I was just a girl who had a friend who was a boy, who thought he could take what he wanted.
In 1973, at 17 years of age, I was raped. I had already been touched up, grabbed, kissed, prodded and leered at by more men than I can count; my dentist, family friends, relatives, boys and men alike. The fact I can say I am not unusual is a savage indictment of our culture. Despite considering myself a highly educated, privileged feminist, having run my own successful business and engaged in politics and community on very many levels, I carried the guilt and shame of my rape till this day.

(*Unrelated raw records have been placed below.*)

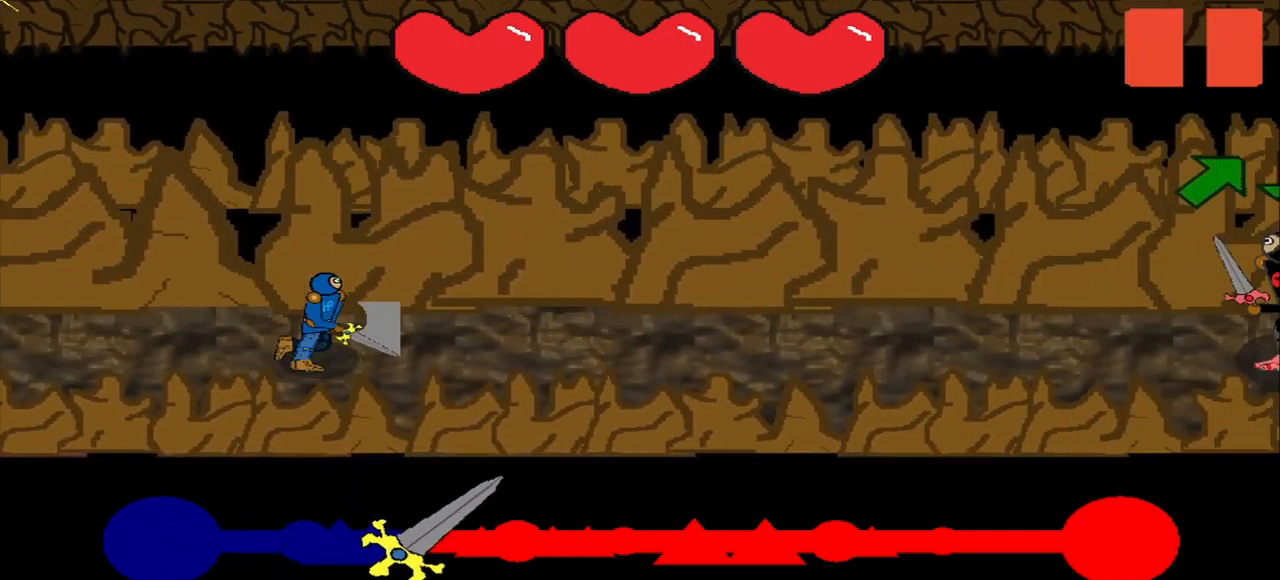
{"buttons": [], "left_stick": "center", "right_stick": "center", "events": [[250, "right_stick", "up-right"], [458, "right_stick", "center"]]}
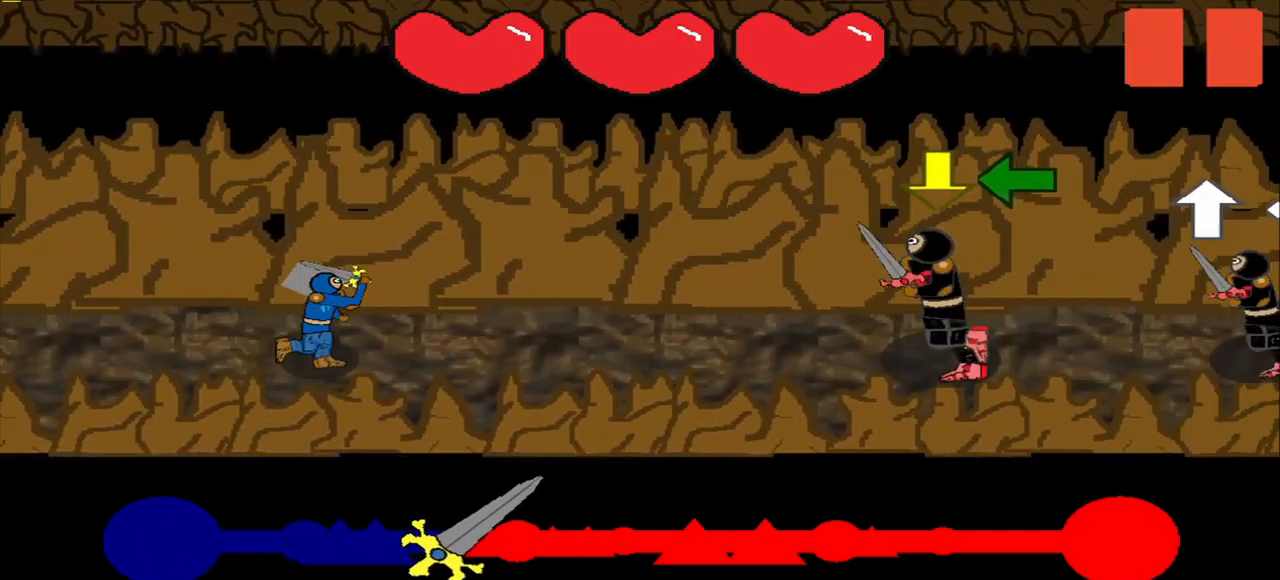
{"buttons": [], "left_stick": "center", "right_stick": "center", "events": [[208, "right_stick", "left"], [500, "right_stick", "center"]]}
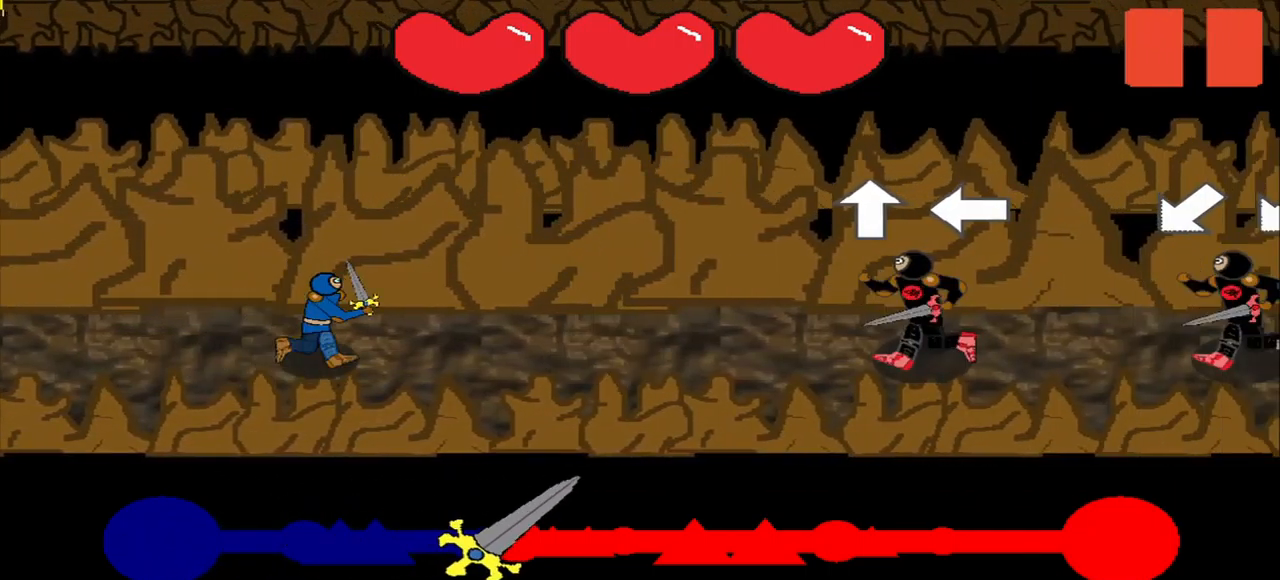
{"buttons": [], "left_stick": "center", "right_stick": "center", "events": []}
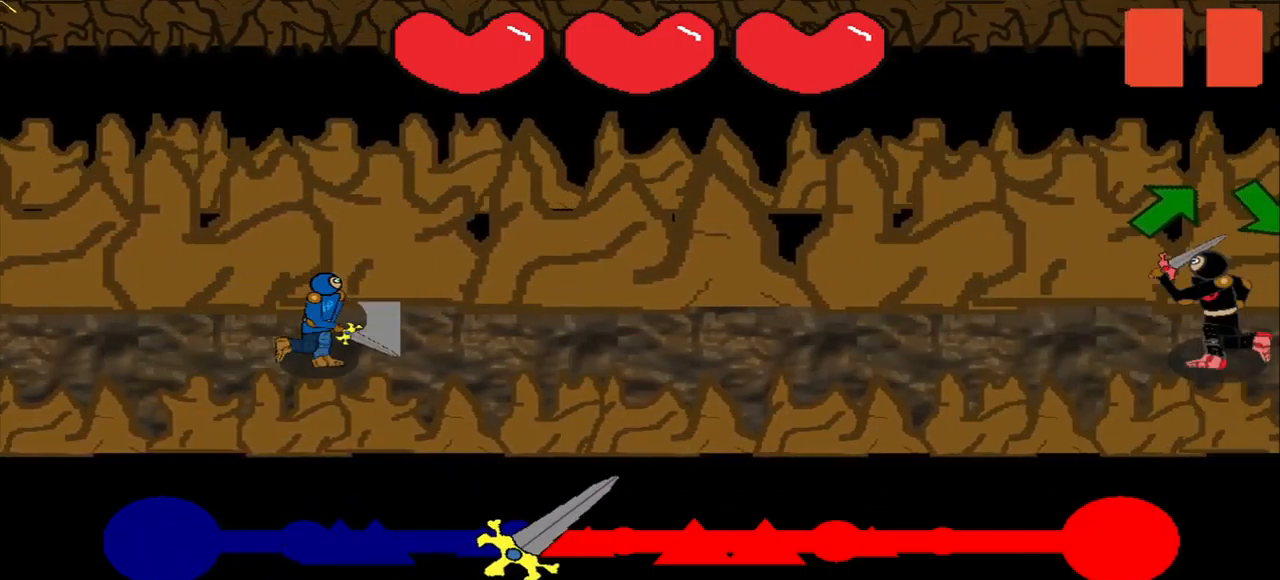
{"buttons": [], "left_stick": "center", "right_stick": "center", "events": []}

I thought that having read the books, talked the talk, walked the streets and carried myself with confidence through to my sixties I had put the demons to bed. But no. Hearing the likes of Grace Tame, Brittany Higgins and the countless other young women speak their truth and talk openly about sexual harassment and rape has changed me. I am now aware of just how much shame I have carried for decades, how many secrets I have kept, how much silence and protection I have afforded the many men who have behaved appallingly simply because they could.

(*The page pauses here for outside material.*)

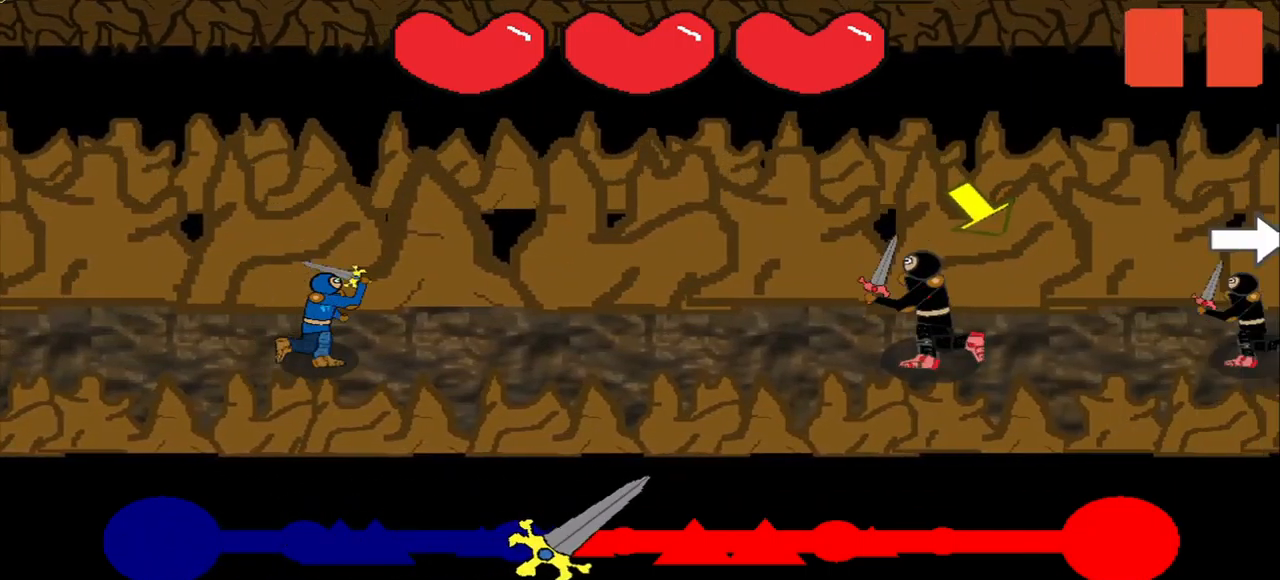
{"buttons": [], "left_stick": "center", "right_stick": "center", "events": [[250, "right_stick", "right"], [333, "right_stick", "center"], [416, "right_stick", "down-right"], [500, "right_stick", "center"]]}
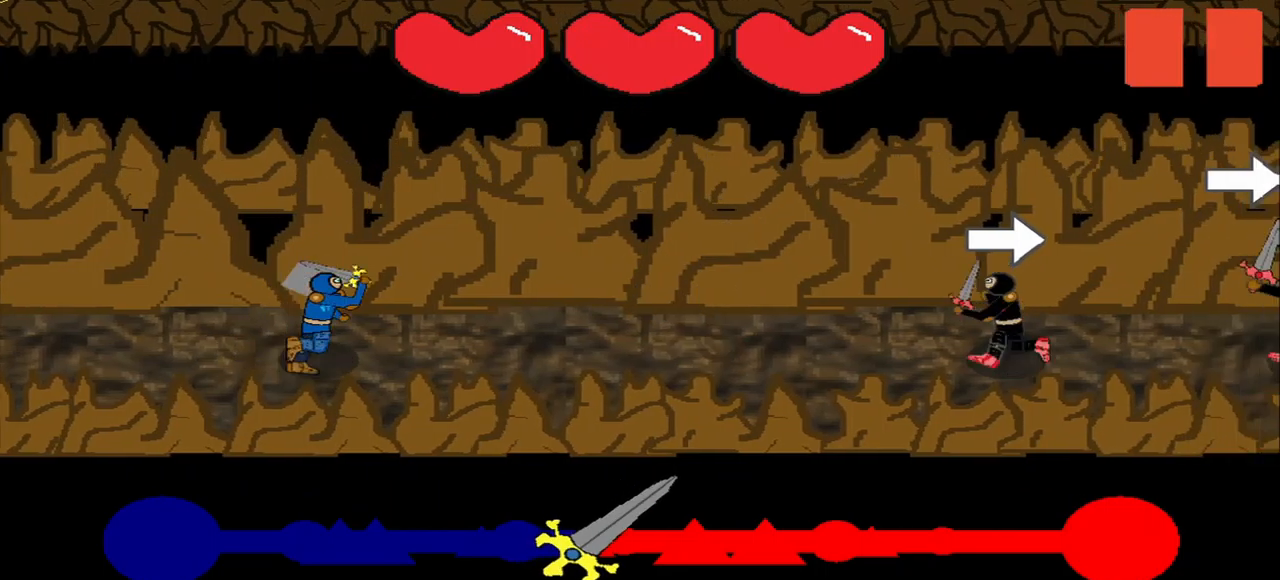
{"buttons": [], "left_stick": "center", "right_stick": "center", "events": []}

I stand with these young women in awe! This is a ground breaking moment for us all and I am so utterly grateful they have the courage and clarity to move this debate forward not just for themselves but carrying us all along with them. Name withheld
I am a 65 year old woman and I was first sexually assaulted when I was a preschooler by three boys next door. I didn’t have words for what happened but I knew it was bad. I felt ashamed, guilty and dirty. I have never told anyone although they boasted about it at school. As a young “liberated” woman in the 1970s I was frequently coerced and occasionally forced to have sex when I didn’t want to. Finally I was raped by my abusive partner in the 1980s. All my female friends and family with whom I have discussed sexual assault experienced coercion and assault when we were younger. Not a single woman has told me she has been free of this trauma. I am university educated and enjoyed a long successful professional career. I have been happily married for decades. If I could achieve, and my female friends could achieve, this what could we have achieved without trauma and fear as crucial elements of our beings? Name withheld
Loading
There is no nice way to start this letter so I will just dive in. I was 7 years old when I was first sexual abused by an old man when we were on holidays in Greece. I was 11 when I was first raped by an older boy. I was 17 when I was raped again. I was 19 when I was sexually assault by the youth minister of my church. He had also been assaulting my friends over the past 7 or so years. The church turned a blind eye. That man continued to molest teenage girls for another five or so years before he was stopped. Not by the Anglicans I might add. The last time a man laid his hands on me I was in my late 20s. He shook me by both shoulders in front of the assistant minister who did nothing and told me I was over-reacting. This same man asked a couple in my bible study group about their sex life. A few years later he sent a inappropriate email to a bible study group regarding one of the female members. I called him out on it and received a torrent of abuse (of a sexual nature over several emails). I was then in my mid 30s, married to a wonderful guy, and had three great little boys. I was not going to let this be swept under the rug again. But the church did nothing. My husband later died leaving me with my now four lovely boys and everyday I teach them to respect women because no one should find similarities between mine and their own stories. Are you listening Scott Morrison? Name withheld
When I was 18 and working in the public service back in the late 80s, I was asked to work as a secretary to a consultant. This man was a good 25 years older than me and repeatedly told me he was having sexual dreams about me and making unwelcome remarks. He would phone me at work, whilst he was out and speak in a way which made me really uncomfortable. Despite having a boyfriend and dropping numerous hints, his vulgar behaviour continued. One day when he phoned in, I called over a senior female colleague and gave her the phone and she listened to him spew his unwelcome filth. This female colleague then took the matter to senior management, with my blessing. The wash up? The consultant was given an older secretary (around 55 years of age) and I got demoted to the typing pool and my wages were reduced. I totally understand why women don’t speak out as often you are financially punished for speaking up. I left this government department four years later, to work in private enterprise, after another colleague groped me inappropriately. I didn’t even bother reporting this incident. Name withheld
It was 20 years ago and I think about it daily. I am still ashamed.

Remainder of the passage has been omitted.